Second. — That the words quoted from written part of policy, limiting liability to “ one-sixtieth part of each item,” limits the loss to be borne by defendant, the Germania Insurance Company, to one-sixtieth part of the loss.

By the fifth section of the several policies it is provided that “the company shall not be liable for any greater proportion of any loss sustained by the assured upon property described than the sum insured by this company bears to' the whole sum of the insurance covering on the property, whether other insurance be valid or not, and without reference to the solvency of other companies.” Neither this clause nor any other in either of the policies *739contains any engagement requiring the assured to maintain any specific amount of insurance. Neither is there any representation in either policy, nor any shown by proof, that he had any specific amount of insurance. The coincidence between the estimated value of his property and the amount of insurance covering it at date of contract, is by no means sufficient to establish a contract by which the assured can be converted into a co-insurer to the extent that he should allow such insurance to lapse. The rule of law is well settled that under a clause apportioning a loss among the several policies covering the property, the measure of liability of each company will be the ratable proportion with all the companies having risks at the time of the loss, unless there be an express contract that a certain amount of insurance should be kept alive. Wood on Fire Insurance, Sec. 131; Hand v. Insurance Co., 57 N. Y., 41.

The clause limiting liability to “ one-sixtieth part of each item” was evidently intended to distribute the insurance proportionately over all the items. It is a distributable policy. If the intention had been to limit the liability to one-sixtieth part of the loss on each item, it should have been clearly so stated. The object of insurance is indemnity. The construction contended for would lead to the curious result that although Hoffman had sustained a loss of $51,000, and had insurance to the amount of $60,000, yet he would be unable to realize upon this insurance an amount sufficient *740to indemnify him. One-sixtieth of the. total loss of $51,000 would be only $850, and this is the amount which the Germania Company insists that it is obligated to pay upon a policy of $1,500. The opposite contention would make the proportion of this loss to be paid by the same company $1,275, after prorating the loss with all the other risks upon the property at time of loss.

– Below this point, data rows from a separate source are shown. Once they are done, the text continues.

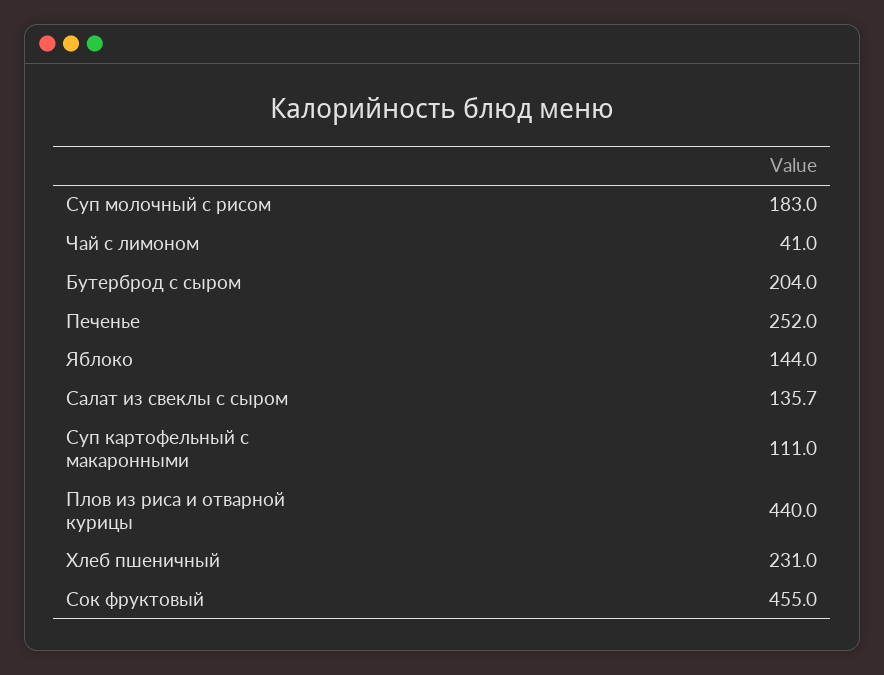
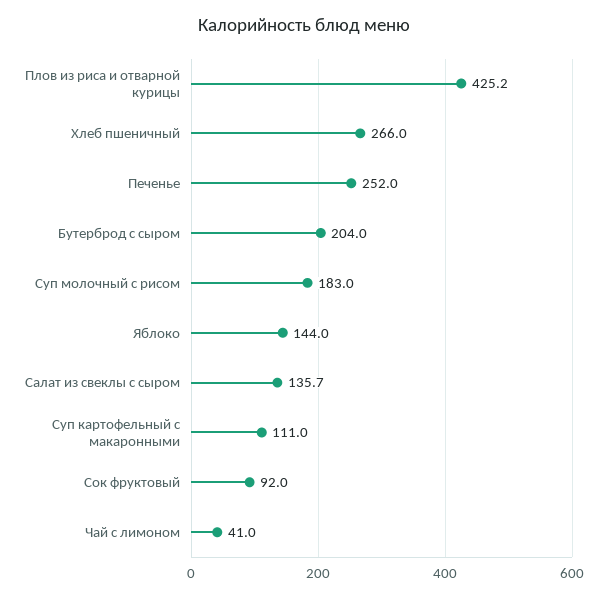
Плов из риса и отварной курицы: 440 -> 425.2
Хлеб пшеничный: 231 -> 266
Сок фруктовый: 455 -> 92

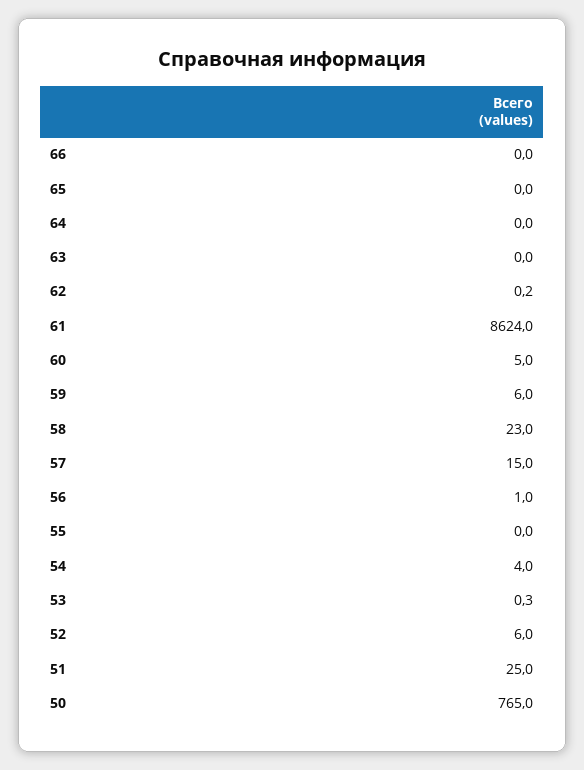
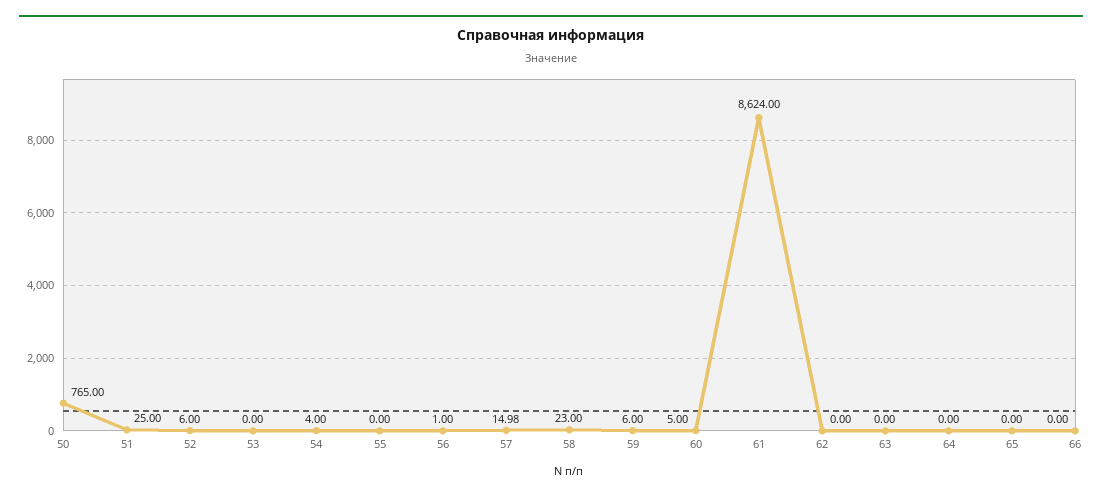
62: 0.2 -> 0
57: 15 -> 14.98
53: 0.3 -> 0

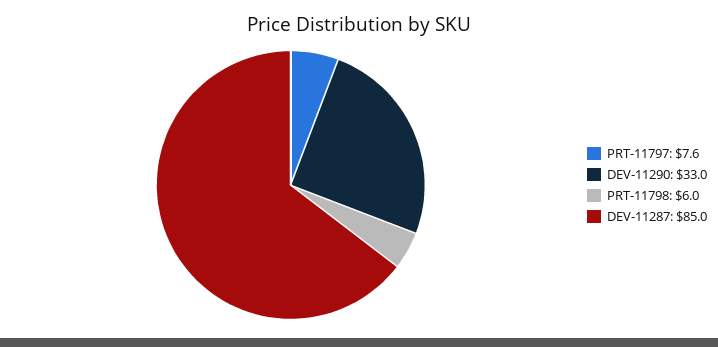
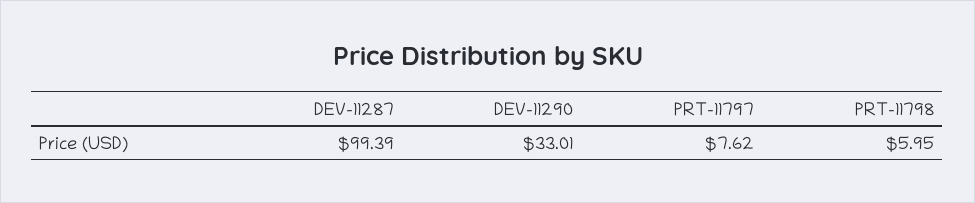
DEV-11287: 85 -> 99.39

The same rule contended for by defendants, applied to all the other insurance, would result in throwing about twenty-five per cent, of the loss upon the assured, although his loss was much less than the face of his policies.

The extensions opposite the specification of items was clearly intended to show the estimated value of each item. The purpose in separating the insured . property into separate items of varying value was to distribute the insurance proportionately upon these several Items. The words limiting the liability to “ one-sixtieth part of each item ” are equivalent to saying that if any one of these items shall be destroyed the company’s liability shall not exceed one-sixtieth of the estimated value of such item.

This meaning would not be more plainly expressed if it had stated the liability to be one-sixtieth part of the sum stated opposite each item. Thus, the first item is a stone building designated as “A” on plan, and extended at $10,000. Now, one-sixtieth part of $10,000 is $166.66, and if, instead of saying that the liability should be limited *741to “ one-sixtieth part of each item,” it had stated that the liability upon this stone building should not exceed $166.66, being one-sixtieth of $10,000, the meaning would not be more obvious. If the construction insisted upon by defendants was equally as tenable as the one we have advanced, then, inasmuch as the object of such a contract is indemnity, that construction should be adopted which gives indemnity.

The rule is well settled that if a clause in a policy of insurance be susceptible of two ‘ equally reasonable constructions, that construction will be accepted which is most favorable to the assured. May on Ins., Sec. 175.

The decrees of the Chancellor in the several cases were in all respects in conformity to the contract, and must be affirmed with all costs.